======== SOURCE TEXT ========

In the aftermath, Rick Santorum said: "Obviously, if it was a choice of whether both Karen and the child are going to die or just the child is going to die, I mean it's a pretty easy call." Indeed, that seems a devastating but inescapable conclusion to me. But it is one that they only came to at the last possible moment. Of course no-one can blame them for what either of them said or did during such an emotionally trying event, but this sentence is not a direct quote relayed by innocent bystanders. Rather it is one of the rare quotes from the story as told by the Santorums themselves, after the fact, and they, with the benefit of hindsight, still chose to include the "No way I'm having an abortion" line. I can only assume they think this stance is morally laudable, despite the eventual inevitability of making the "pretty easy call" that, as Brad DeLong opines, is "one that Rick Santorum claims to be in favor of making a crime."

Athough most in the media apparently don't want to mention it, this moral confusion is not unconnected to the Santorums being catholic fundamentalists. Don't get me wrong: I know many Christians are horrified at the idea of making a life-saving operation criminal. Even in the United States, nearly two-thirds of Catholics don't agree that abortion is morally wrong in all cases. Catholicism is neither a required nor a sufficient condition for making the wrong moral choices in these matters. But I can't for the life of me imagine how a secular person could ever reach the moral position the Santorums found during this story. Their stance on abortion doesn't come from the sanctity of life, nor from respect for natural law. It is all about the church declaring that abortion is evil. If you genuinely believe the Pope to be the Vicar of Christ on Earth, this is likely to trump all other considerations, be it medicine, common sense, or your responsibility to your already-born children. The sheer untenability of this position goes some way to explain falling church attendance in much of the world.

======== SUPPLIED INFORMATION ========

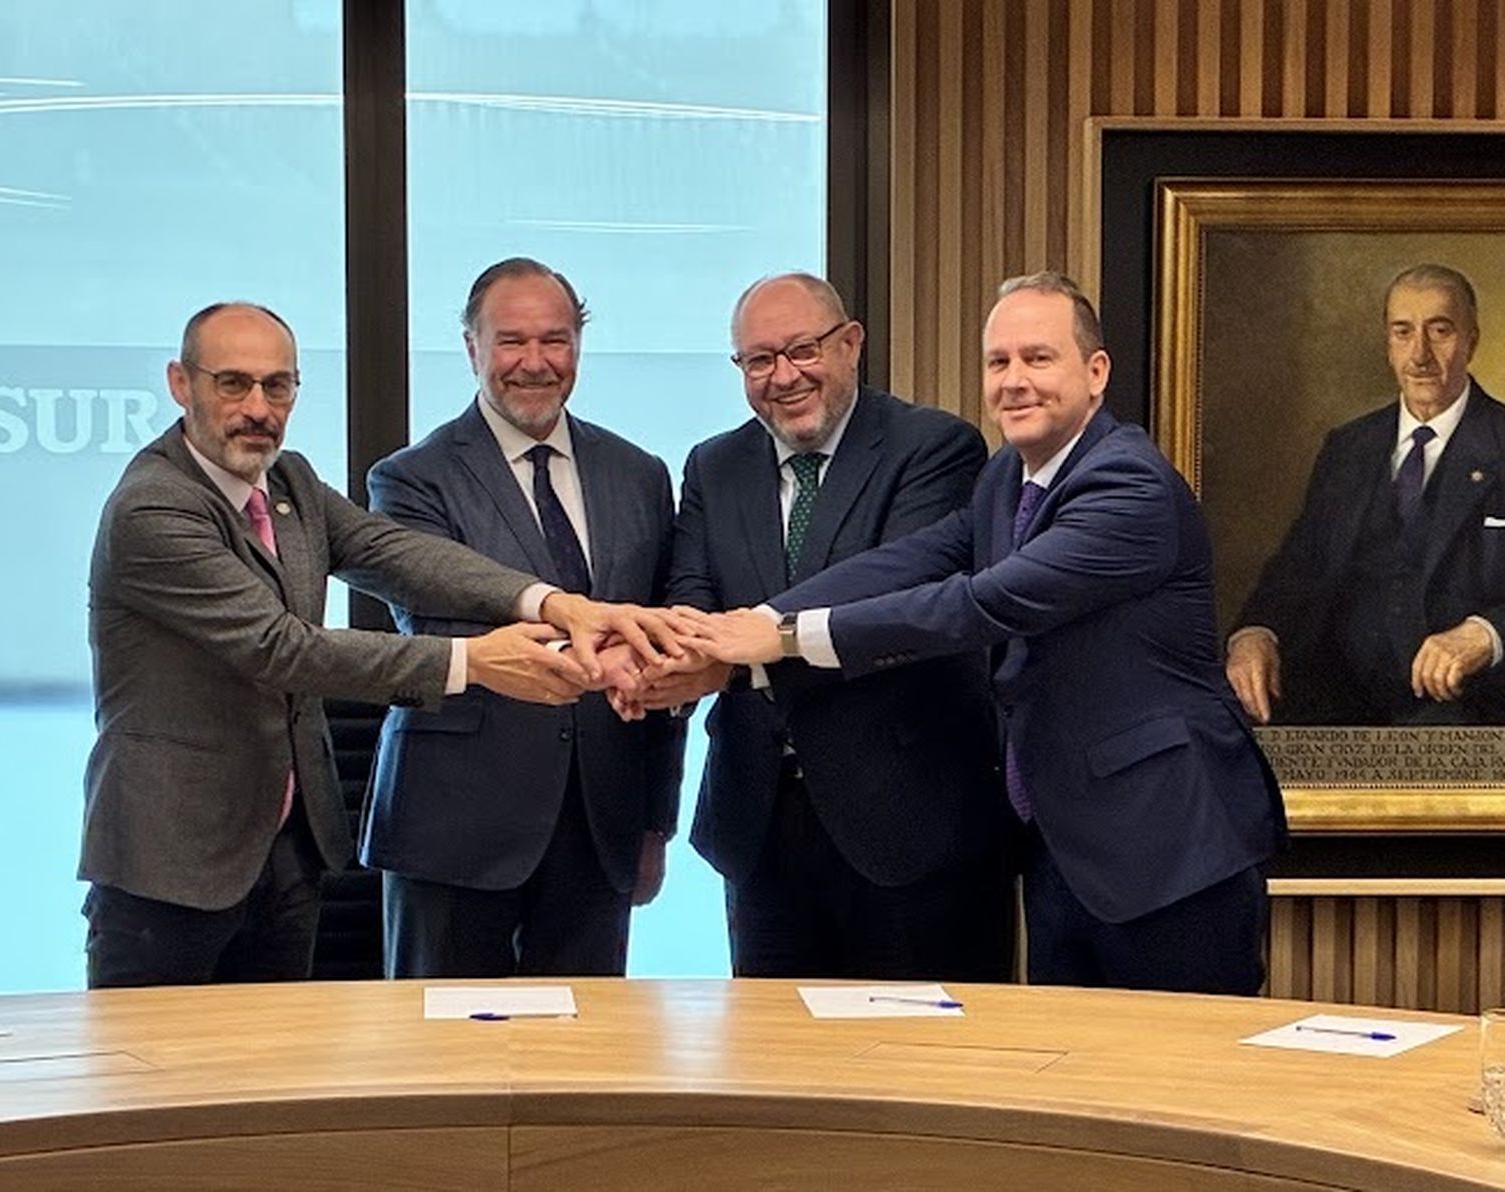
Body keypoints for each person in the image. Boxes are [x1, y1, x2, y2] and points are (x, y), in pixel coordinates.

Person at [677, 272, 1286, 994]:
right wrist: (755, 622)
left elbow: (979, 605)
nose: (1014, 382)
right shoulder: (1008, 477)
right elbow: (912, 560)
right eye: (999, 363)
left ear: (1095, 373)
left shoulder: (1129, 485)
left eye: (1038, 358)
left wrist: (783, 638)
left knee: (1182, 1083)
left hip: (1170, 847)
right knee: (1068, 1084)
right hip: (1065, 848)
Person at [80, 300, 673, 988]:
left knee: (273, 1075)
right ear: (182, 384)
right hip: (168, 862)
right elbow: (284, 648)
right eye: (233, 383)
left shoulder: (289, 480)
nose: (258, 407)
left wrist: (551, 602)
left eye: (279, 385)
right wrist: (472, 662)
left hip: (285, 849)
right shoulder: (154, 506)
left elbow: (391, 551)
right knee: (156, 1080)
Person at [616, 271, 1013, 982]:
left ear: (851, 343)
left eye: (803, 350)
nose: (784, 376)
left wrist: (741, 659)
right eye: (759, 360)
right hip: (760, 828)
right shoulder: (715, 464)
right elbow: (692, 599)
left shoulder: (934, 448)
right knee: (780, 1072)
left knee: (918, 1069)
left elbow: (901, 605)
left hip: (909, 824)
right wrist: (669, 666)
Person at [359, 259, 683, 977]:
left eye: (556, 341)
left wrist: (654, 819)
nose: (534, 363)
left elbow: (660, 653)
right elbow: (442, 624)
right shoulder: (412, 478)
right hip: (455, 828)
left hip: (601, 825)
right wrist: (602, 655)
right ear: (472, 347)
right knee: (442, 1060)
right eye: (511, 342)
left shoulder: (640, 474)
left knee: (582, 1065)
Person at [1227, 263, 1505, 726]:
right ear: (1387, 345)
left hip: (1472, 710)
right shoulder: (1349, 447)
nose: (1420, 355)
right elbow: (1299, 567)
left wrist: (1490, 634)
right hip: (1339, 704)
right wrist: (1256, 633)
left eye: (1439, 331)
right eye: (1403, 332)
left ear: (1472, 341)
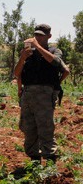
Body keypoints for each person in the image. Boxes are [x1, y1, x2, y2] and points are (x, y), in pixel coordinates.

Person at [14, 24, 69, 164]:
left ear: (49, 36)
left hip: (45, 94)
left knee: (45, 128)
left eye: (41, 35)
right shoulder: (28, 53)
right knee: (29, 128)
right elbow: (16, 73)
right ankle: (34, 160)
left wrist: (38, 47)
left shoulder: (54, 51)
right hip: (28, 94)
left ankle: (50, 161)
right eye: (36, 35)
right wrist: (22, 58)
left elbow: (57, 63)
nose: (37, 37)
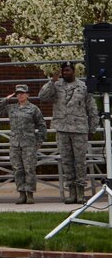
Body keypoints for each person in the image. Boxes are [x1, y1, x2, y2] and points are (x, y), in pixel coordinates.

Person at [38, 63, 98, 202]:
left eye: (68, 70)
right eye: (63, 70)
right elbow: (42, 97)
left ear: (73, 71)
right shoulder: (56, 85)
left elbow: (92, 109)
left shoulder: (83, 87)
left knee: (80, 162)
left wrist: (92, 128)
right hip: (62, 129)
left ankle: (81, 192)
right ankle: (71, 192)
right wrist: (52, 81)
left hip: (79, 129)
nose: (65, 73)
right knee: (66, 161)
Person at [4, 83, 46, 204]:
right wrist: (6, 99)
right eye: (18, 93)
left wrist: (38, 141)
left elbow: (42, 126)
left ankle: (30, 193)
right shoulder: (11, 107)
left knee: (29, 169)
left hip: (29, 143)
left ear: (27, 94)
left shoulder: (33, 109)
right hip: (15, 143)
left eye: (22, 93)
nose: (20, 95)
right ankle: (21, 193)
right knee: (18, 169)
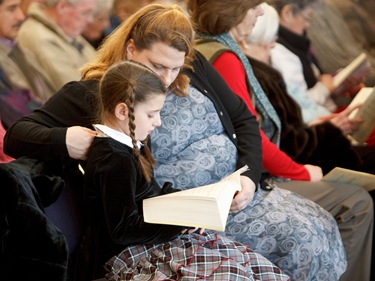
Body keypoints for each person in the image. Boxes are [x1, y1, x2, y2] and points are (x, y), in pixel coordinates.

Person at [4, 4, 347, 280]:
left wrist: (247, 176)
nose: (167, 79)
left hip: (229, 194)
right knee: (300, 241)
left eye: (175, 68)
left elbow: (243, 120)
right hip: (179, 217)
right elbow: (19, 136)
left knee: (321, 225)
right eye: (157, 65)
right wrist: (67, 139)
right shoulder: (97, 92)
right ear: (131, 47)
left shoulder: (192, 66)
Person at [186, 0, 373, 279]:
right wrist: (299, 171)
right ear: (232, 12)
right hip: (245, 180)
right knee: (357, 201)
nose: (261, 12)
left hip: (236, 175)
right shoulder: (222, 57)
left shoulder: (207, 49)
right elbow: (250, 135)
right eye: (253, 7)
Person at [84, 59, 290, 280]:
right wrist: (178, 222)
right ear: (123, 111)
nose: (158, 122)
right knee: (231, 273)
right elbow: (123, 229)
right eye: (151, 114)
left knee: (252, 265)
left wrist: (190, 207)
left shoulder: (132, 140)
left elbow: (147, 195)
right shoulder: (113, 158)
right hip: (128, 253)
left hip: (151, 240)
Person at [16, 0, 97, 93]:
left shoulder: (66, 29)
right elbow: (76, 91)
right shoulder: (38, 36)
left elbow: (100, 65)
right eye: (85, 13)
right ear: (62, 7)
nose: (90, 20)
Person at [306, 0, 375, 87]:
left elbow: (353, 50)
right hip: (344, 84)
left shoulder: (327, 6)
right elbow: (334, 65)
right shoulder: (311, 14)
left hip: (358, 72)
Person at [0, 0, 54, 103]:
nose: (21, 16)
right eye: (11, 9)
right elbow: (23, 108)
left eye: (19, 7)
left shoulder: (21, 49)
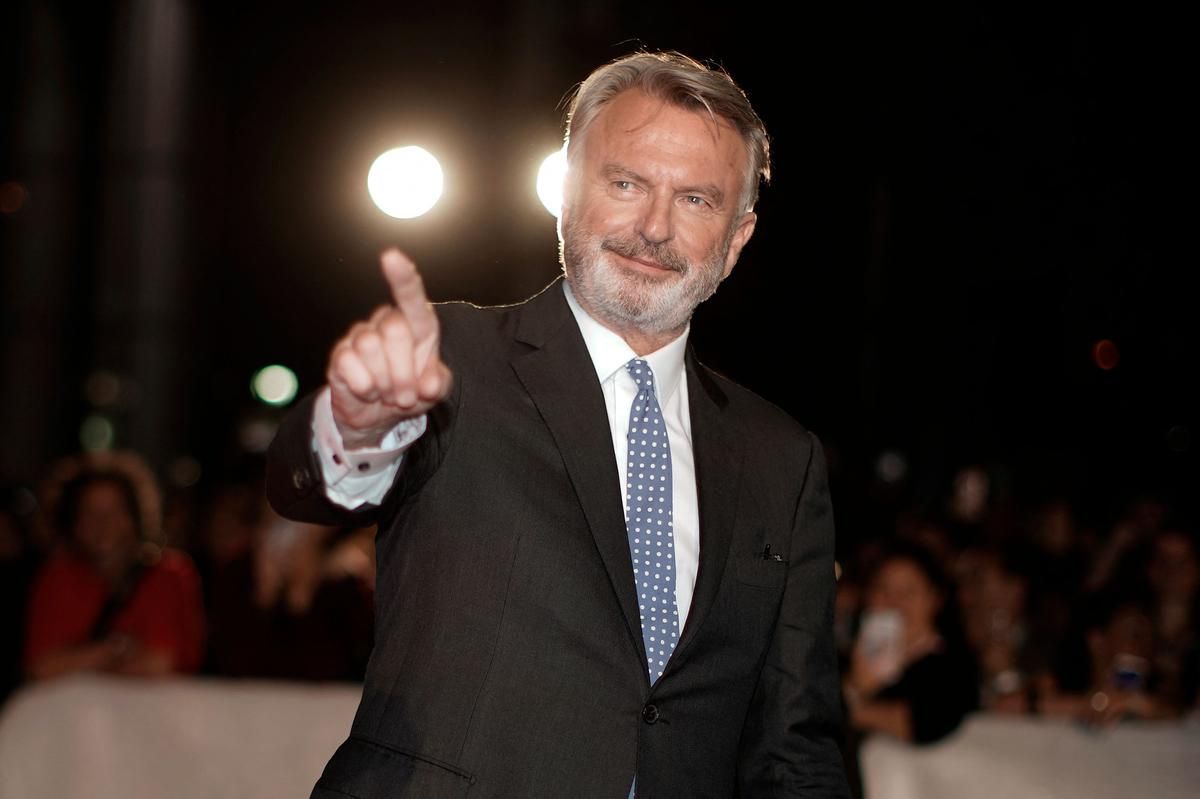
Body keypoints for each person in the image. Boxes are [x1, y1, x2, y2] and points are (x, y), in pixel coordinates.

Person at [268, 51, 848, 797]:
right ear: (565, 191)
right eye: (626, 183)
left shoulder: (781, 458)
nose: (654, 227)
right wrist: (357, 427)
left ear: (736, 239)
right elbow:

========

### WORK REQUEST 1
Using the Santorum text, explain in one to three sentences why the writer assumes the Santorums consider their "No way I'm having an abortion" stance morally laudable.
### WORK REQUEST 2
Write what comes next in the Santorum text, starting after its last sentence.
The data has no connection to the Santorum text.

### TASK ANSWER 1
The line is not a direct quote passed on by innocent bystanders. It comes from the story as the Santorums told it themselves, after the fact. With the benefit of hindsight, they still chose to include it.

### TASK ANSWER 2
Thus the scariest thing about the Santorums is that they're not at all hypocrites: they're perfectly sincere. In matters of life-and-death, their first reference is the preachings of their church, above what the doctors tell them, above what simple common-sense would tell them is in the best interests of all their children — including those already born. And they believe this gives them the moral high-ground. Not only is Rick Santorum defending a position that many consider morally repugnant, he wants those who'd make a different choice to be prosecuted as murderers. And he thinks this gives him the moral high-ground.

In perhaps the most quoted passage of John Stuart Mill's autobiography, he describes his father's attitude towards religion thus:

"As it was, his aversion to religion, in the sense usually attached to the term, was of the same kind as that of Lucretius; he regarded it with the feeling due not a mere mental delusion, but to a great moral evil. He looked upon it as the greatest enemy of morality; by setting up factitious excellencies — belief in creeds, devotional feelings, and ceremonies, not connected with the good of human kind — and causing these to be accepted as substitutes for genuine virtues; but above all, by radically vitiating the standard of morals, making it consist in doing the will of a being, on whom it lavishes indeed all the phrases of adulation, but whom in sober truth it depicts as eminently hateful."

Yes indeed, former Senator and presidential hopeful Santorum's "values" are not connected to the good of human kind, or even of this own family. Mill's father died in 1836, Lucretius around 55BC. Yet in the 21st century, their argument on religion's potentially toxic influence on morality remains frighteningly relevant.